Remèdes à cette croissance folle

Dans ce contexte, Joachim Fels pointe quelques voies qui pourraient remédier à cette croissance apparemment impossible à arrêter. Ces sociétés bénéficient de leur présence sur Internet, avec une rentabilité élevée qui leur permet d’attirer les meilleurs travailleurs et leurs brillantes idées, de financer leurs investissements sans avoir recours aux banques ou au marché, et de financer des lobbys puissants qui réduisent effectivement la concurrence.

” Premièrement, une résurgence du protectionnisme qui renverserait le mouvement de globalisation réduirait effectivement la taille du marché auquel ces sociétés peuvent s’adresser, et elle casserait également les chaînes logistiques dont ces firmes profitent d’une manière significative. Deuxièmement, des politiques anti-trust plus agressives permettraient de défendre plus efficacement leurs concurrents. Et troisièmement, un redressement dans les capacités de négociation des forces de travail contribuerait également à augmenter rapidement la croissance des salaires pour le gros des forces de travail. ”

Par Frédéric Lejoint.

Les robots et les taux

Alice Leedale est stratégiste obligataire chez Schroders, et elle souligne que la robotisation accrue de nos sociétés est un des facteurs susceptibles de faire pression sur les cours des actifs financiers. “Pour de nombreuses personnes, les effets négatifs de l’automatisation sont en train de devenir évidents aux Etats-Unis, où les emplois les moins qualifiés sont en train d’être menacés dans de nombreux pans de l’économie, mais également pour les travailleurs qualifiés, qui étaient traditionnellement une tranche plus préservée des bouleversements technologiques.”

Elle pointe toutefois que l’histoire des grands changements technologiques du passé permet de nuancer cette analyse. “Dans l’histoire du 20e siècle, les avancées technologiques ont créé plus de travail qu’elles n’en ont détruit, et elles ont permis des avancées énormes en termes de productivité du travail, qui ont à leur tour permis d’augmenter la croissance économique et les standards de vie pour l’ensemble de la population.” Si cette transition est gérée convenablement, Alice Leedale estime que la montée en puissance des robots n’augmentera pas le chômage ou les inégalités sur le long terme. Et cette transition technologique pourrait même permettre de réduire la pression du vieillissement des populations dans les économies développées.

Elle souligne qu’il y aura certainement “une période d’adaptation de nos sociétés” et que cette transition “présente encore d’importantes incertitudes” entre deux extrêmes : une société avec un chômage élevé et des inégalités croissantes, ou une société où l’automation permet un choc de croissance et de productivité qui bénéficiera au plus grand nombre. “Dans le premier cas, la plupart des facteurs macroéconomiques actuels (faible demande, inflation déprimée, croissance déprimée des salaires) seront intensifiés, avec des taux obligataires qui resteront extrêmement bas tandis que les actifs risqués resteront volatils.

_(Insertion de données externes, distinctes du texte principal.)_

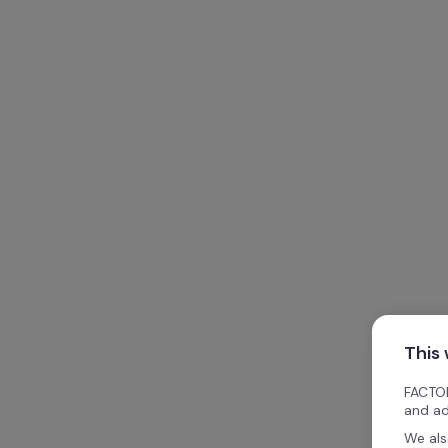
This
FACTOR
and ad
We als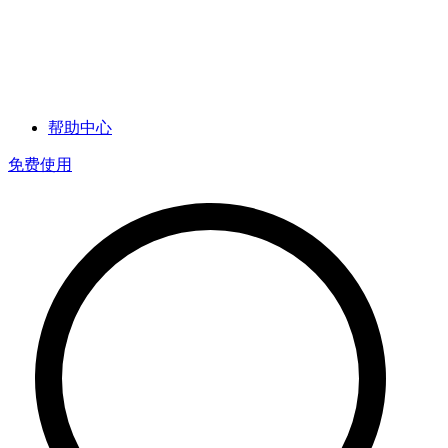
帮助中心
免费使用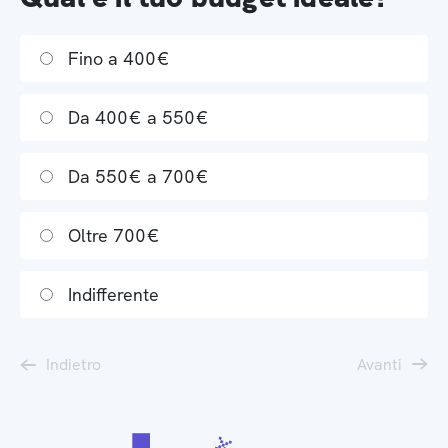
Fino a 400€
Da 400€ a 550€
Da 550€ a 700€
Oltre 700€
Indifferente
Indietro
Avanti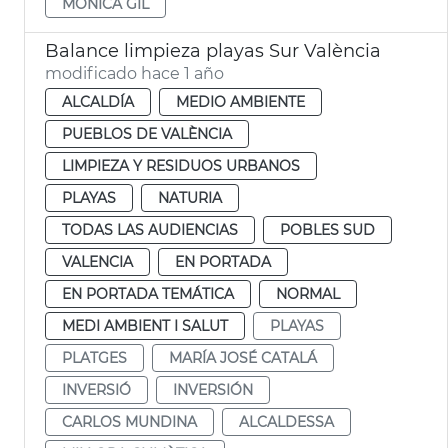
MÓNICA GIL
Balance limpieza playas Sur València
modificado hace 1 año
ALCALDÍA
MEDIO AMBIENTE
PUEBLOS DE VALÈNCIA
LIMPIEZA Y RESIDUOS URBANOS
PLAYAS
NATURIA
TODAS LAS AUDIENCIAS
POBLES SUD
VALENCIA
EN PORTADA
EN PORTADA TEMÁTICA
NORMAL
MEDI AMBIENT I SALUT
PLAYAS
PLATGES
MARÍA JOSÉ CATALÁ
INVERSIÓ
INVERSIÓN
CARLOS MUNDINA
ALCALDESSA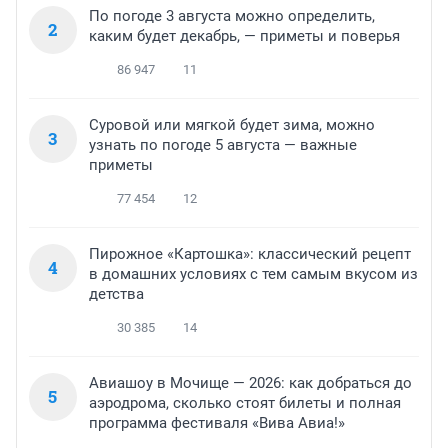
По погоде 3 августа можно определить,
2
каким будет декабрь, — приметы и поверья
86 947
11
Суровой или мягкой будет зима, можно
3
узнать по погоде 5 августа — важные
приметы
77 454
12
Пирожное «Картошка»: классический рецепт
4
в домашних условиях с тем самым вкусом из
детства
30 385
14
Авиашоу в Мочище — 2026: как добраться до
5
аэродрома, сколько стоят билеты и полная
программа фестиваля «Вива Авиа!»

Dans le second cas, nous pourrions assister à une normalisation des taux”.

Les meilleurs fonds technologiques

Les sociétés superstars figurent dans un nombre croissant de fonds globaux et américains. Ils constituent également la base de la plupart des fonds technologiques disponibles sur le marché belge. Depuis notre article de l’été dernier, le fonds de Fidelity est resté largement en tête du classement sur une durée de cinq ans, en dépit d’une performance relativement décevante depuis le début de l’année. “Les actions technologiques ont réalisé une forte performance ces dernières années. Nous avons positionné notre portefeuille de manière plus défensive depuis la fin de l’année dernière, en réduisant notre allocation sur les segments les plus cycliques pour nous positionner davantage sur les logiciels. Sur le long terme, nous continuons de penser que les perspectives de croissance restent fortes en dépit de périodes de plus forte volatilité.”